Dataset below:

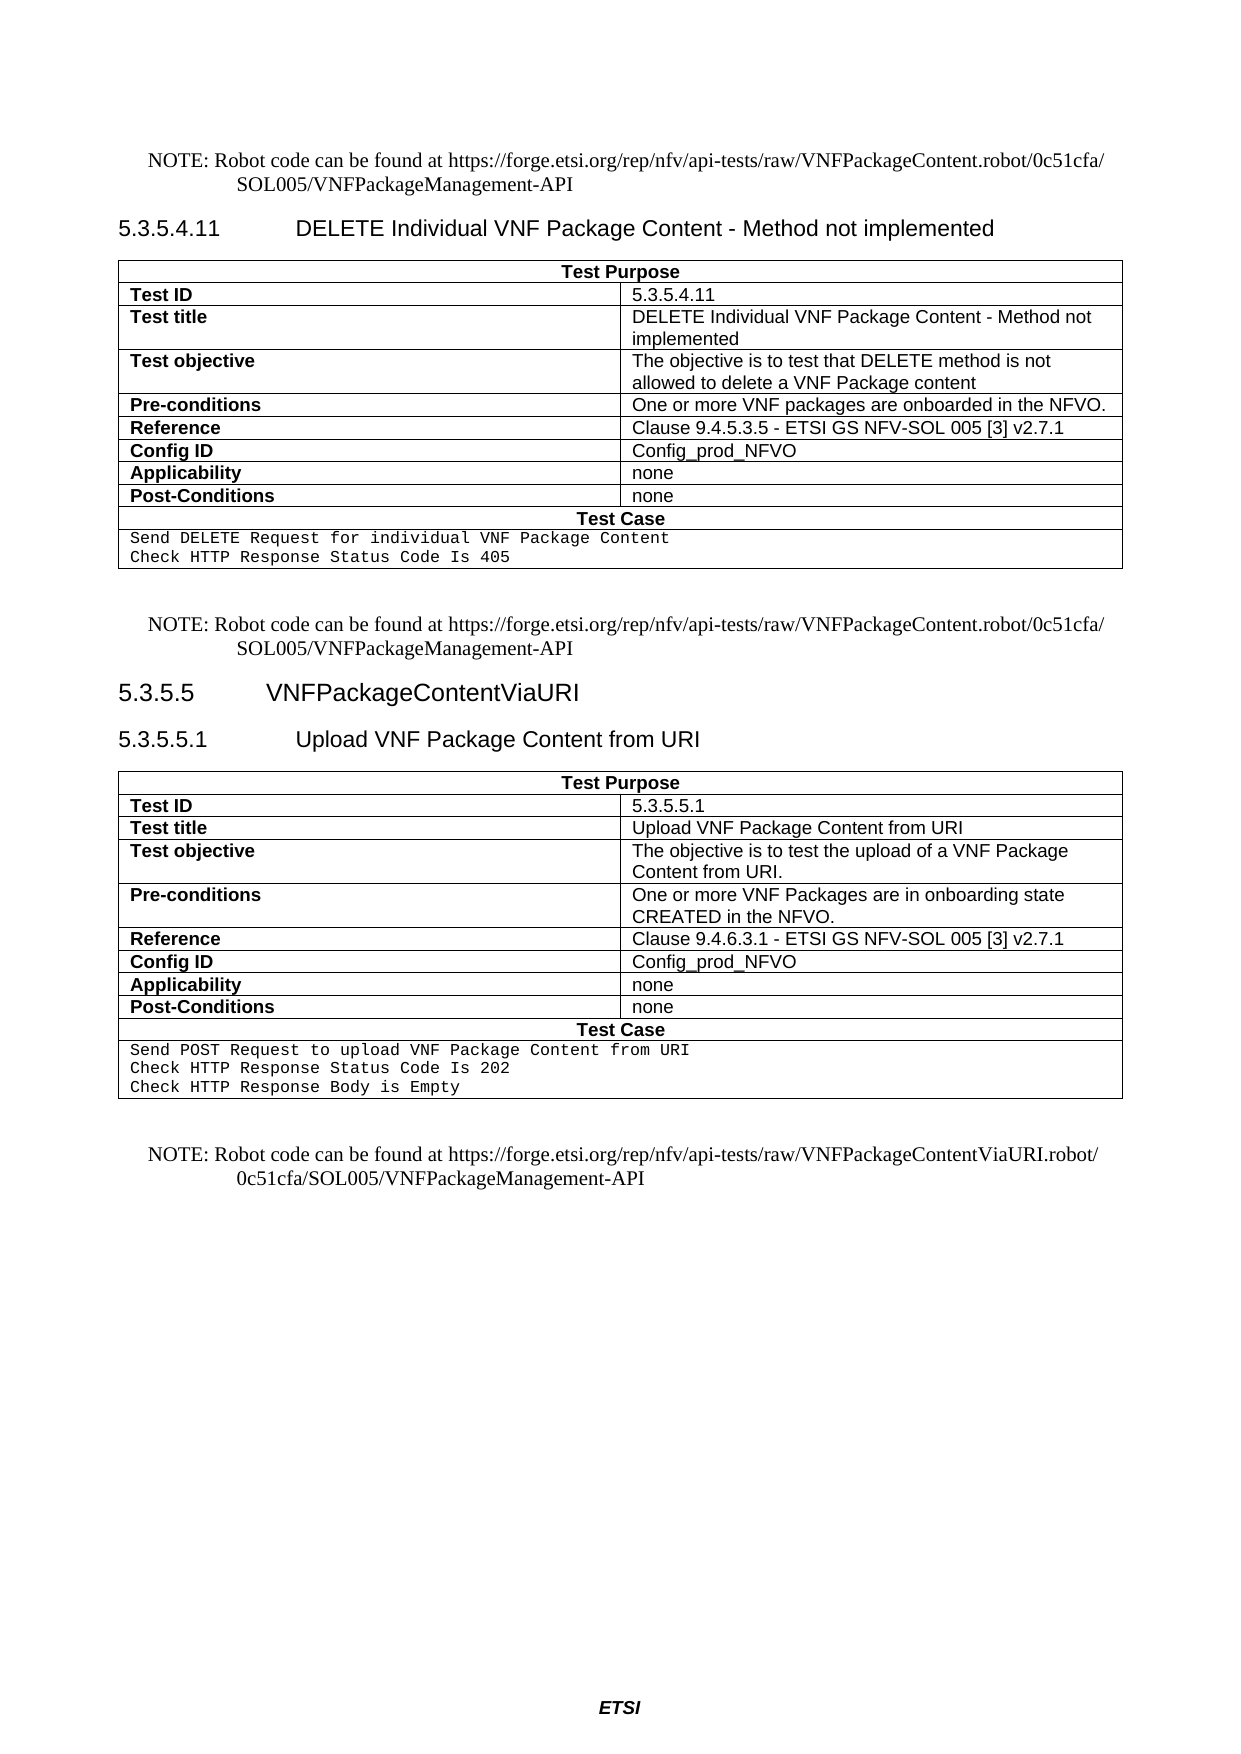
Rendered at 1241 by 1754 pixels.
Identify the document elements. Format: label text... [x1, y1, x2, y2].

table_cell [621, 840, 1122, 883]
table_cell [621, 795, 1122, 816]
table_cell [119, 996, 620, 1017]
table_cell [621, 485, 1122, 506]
subtitle 5.3.5.5.1 Upload VNF Package Content from URI [118, 726, 1122, 752]
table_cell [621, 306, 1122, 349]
subtitle 5.3.5.4.11 DELETE Individual VNF Package Content - Method not implemented [118, 214, 1122, 241]
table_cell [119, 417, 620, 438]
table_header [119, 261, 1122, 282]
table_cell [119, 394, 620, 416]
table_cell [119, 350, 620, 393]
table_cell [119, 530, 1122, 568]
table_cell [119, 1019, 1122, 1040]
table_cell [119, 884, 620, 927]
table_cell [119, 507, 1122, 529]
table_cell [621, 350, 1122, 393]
text NOTE: Robot code can be found at https://forge.etsi.org/rep/nfv/api-tests/raw/VNFPackageContentViaURI.robot/0c51cfa/SOL005/VNFPackageManagement-API [148, 1142, 1122, 1190]
text NOTE: Robot code can be found at https://forge.etsi.org/rep/nfv/api-tests/raw/VNFPackageContent.robot/0c51cfa/SOL005/VNFPackageManagement-API [148, 611, 1122, 659]
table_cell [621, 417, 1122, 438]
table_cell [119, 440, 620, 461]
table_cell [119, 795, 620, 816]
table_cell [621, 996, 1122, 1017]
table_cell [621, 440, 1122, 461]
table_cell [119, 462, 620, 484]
text NOTE: Robot code can be found at https://forge.etsi.org/rep/nfv/api-tests/raw/VNFPackageContent.robot/0c51cfa/SOL005/VNFPackageManagement-API [148, 148, 1122, 196]
subtitle 5.3.5.5 VNFPackageContentViaURI [118, 678, 1122, 707]
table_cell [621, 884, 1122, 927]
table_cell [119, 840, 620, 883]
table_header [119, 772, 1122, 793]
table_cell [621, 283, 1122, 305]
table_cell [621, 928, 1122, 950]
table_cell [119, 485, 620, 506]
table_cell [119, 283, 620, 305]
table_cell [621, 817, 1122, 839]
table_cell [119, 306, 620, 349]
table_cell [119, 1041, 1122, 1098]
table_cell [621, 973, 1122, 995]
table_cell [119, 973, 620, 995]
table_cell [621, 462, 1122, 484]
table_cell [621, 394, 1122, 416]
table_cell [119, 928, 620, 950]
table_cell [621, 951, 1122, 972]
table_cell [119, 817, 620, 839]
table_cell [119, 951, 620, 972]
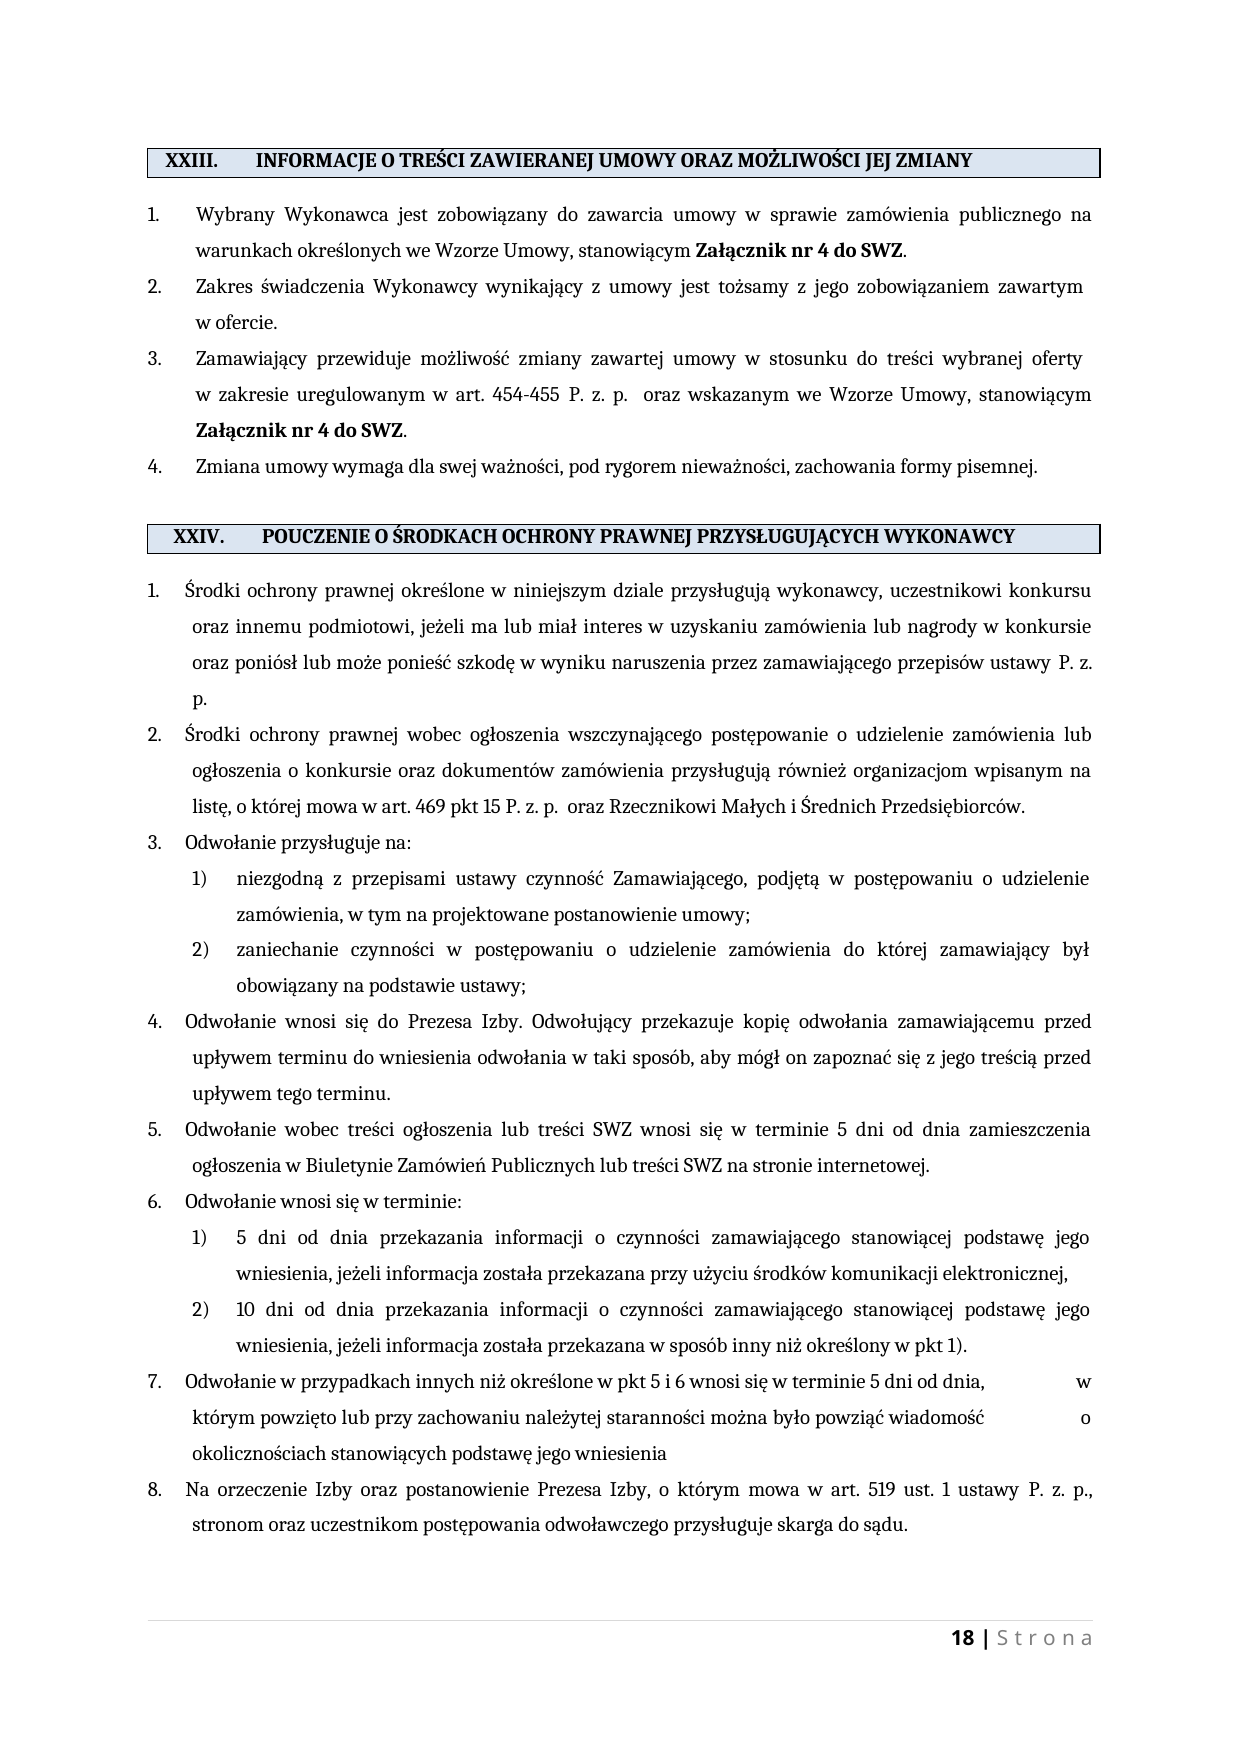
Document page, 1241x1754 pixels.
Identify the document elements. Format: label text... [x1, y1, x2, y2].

list Środki ochrony prawnej określone w niniejszym dziale przysługują wykonawcy, uczestnikowi konkursu oraz innemu podmiotowi, jeżeli ma lub miał interes w uzyskaniu zamówienia lub nagrody w konkursie oraz poniósł lub może ponieść szkodę w wyniku naruszenia przez zamawiającego przepisów ustawy P. z. p. [148, 579, 1093, 711]
list Odwołanie wnosi się w terminie: [148, 1190, 1093, 1214]
list Odwołanie wnosi się do Prezesa Izby. Odwołujący przekazuje kopię odwołania zamawiającemu przed upływem terminu do wniesienia odwołania w taki sposób, aby mógł on zapoznać się z jego treścią przed upływem tego terminu. [148, 1010, 1093, 1106]
list Odwołanie wobec treści ogłoszenia lub treści SWZ wnosi się w terminie 5 dni od dnia zamieszczenia ogłoszenia w Biuletynie Zamówień Publicznych lub treści SWZ na stronie internetowej. [148, 1118, 1093, 1178]
list Odwołanie w przypadkach innych niż określone w pkt 5 i 6 wnosi się w terminie 5 dni od dnia, w którym powzięto lub przy zachowaniu należytej staranności można było powziąć wiadomość o okolicznościach stanowiących podstawę jego wniesienia [148, 1369, 1093, 1465]
list Na orzeczenie Izby oraz postanowienie Prezesa Izby, o którym mowa w art. 519 ust. 1 ustawy P. z. p., stronom oraz uczestnikom postępowania odwoławczego przysługuje skarga do sądu. [148, 1477, 1093, 1537]
list Zmiana umowy wymaga dla swej ważności, pod rygorem nieważności, zachowania formy pisemnej. [148, 454, 1093, 478]
list Środki ochrony prawnej wobec ogłoszenia wszczynającego postępowanie o udzielenie zamówienia lub ogłoszenia o konkursie oraz dokumentów zamówienia przysługują również organizacjom wpisanym na listę, o której mowa w art. 469 pkt 15 P. z. p. oraz Rzecznikowi Małych i Średnich Przedsiębiorców. [148, 722, 1093, 818]
list niezgodną z przepisami ustawy czynność Zamawiającego, podjętą w postępowaniu o udzielenie zamówienia, w tym na projektowane postanowienie umowy; [192, 866, 1091, 926]
list Zamawiający przewiduje możliwość zmiany zawartej umowy w stosunku do treści wybranej oferty w zakresie uregulowanym w art. 454-455 P. z. p. oraz wskazanym we Wzorze Umowy, stanowiącym Załącznik nr 4 do SWZ. [148, 347, 1093, 442]
list Zakres świadczenia Wykonawcy wynikający z umowy jest tożsamy z jego zobowiązaniem zawartym w ofercie. [148, 275, 1093, 335]
list 10 dni od dnia przekazania informacji o czynności zamawiającego stanowiącej podstawę jego wniesienia, jeżeli informacja została przekazana w sposób inny niż określony w pkt 1). [192, 1297, 1091, 1357]
list Odwołanie przysługuje na: [148, 830, 1093, 854]
list 5 dni od dnia przekazania informacji o czynności zamawiającego stanowiącej podstawę jego wniesienia, jeżeli informacja została przekazana przy użyciu środków komunikacji elektronicznej, [192, 1226, 1091, 1286]
list Wybrany Wykonawca jest zobowiązany do zawarcia umowy w sprawie zamówienia publicznego na warunkach określonych we Wzorze Umowy, stanowiącym Załącznik nr 4 do SWZ. [148, 203, 1093, 263]
table_header INFORMACJE O TREŚCI ZAWIERANEJ UMOWY ORAZ MOŻLIWOŚCI JEJ ZMIANY [148, 149, 1099, 177]
table_header POUCZENIE O ŚRODKACH OCHRONY PRAWNEJ PRZYSŁUGUJĄCYCH WYKONAWCY [148, 525, 1099, 553]
list zaniechanie czynności w postępowaniu o udzielenie zamówienia do której zamawiający był obowiązany na podstawie ustawy; [192, 938, 1091, 998]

End of Dataset.

Within the entries above, find every line where the string "pixels" occurs, and copy it.

Answer area:
Rendered at 1241 by 1754 pixels.
Document page, 1241x1754 pixels.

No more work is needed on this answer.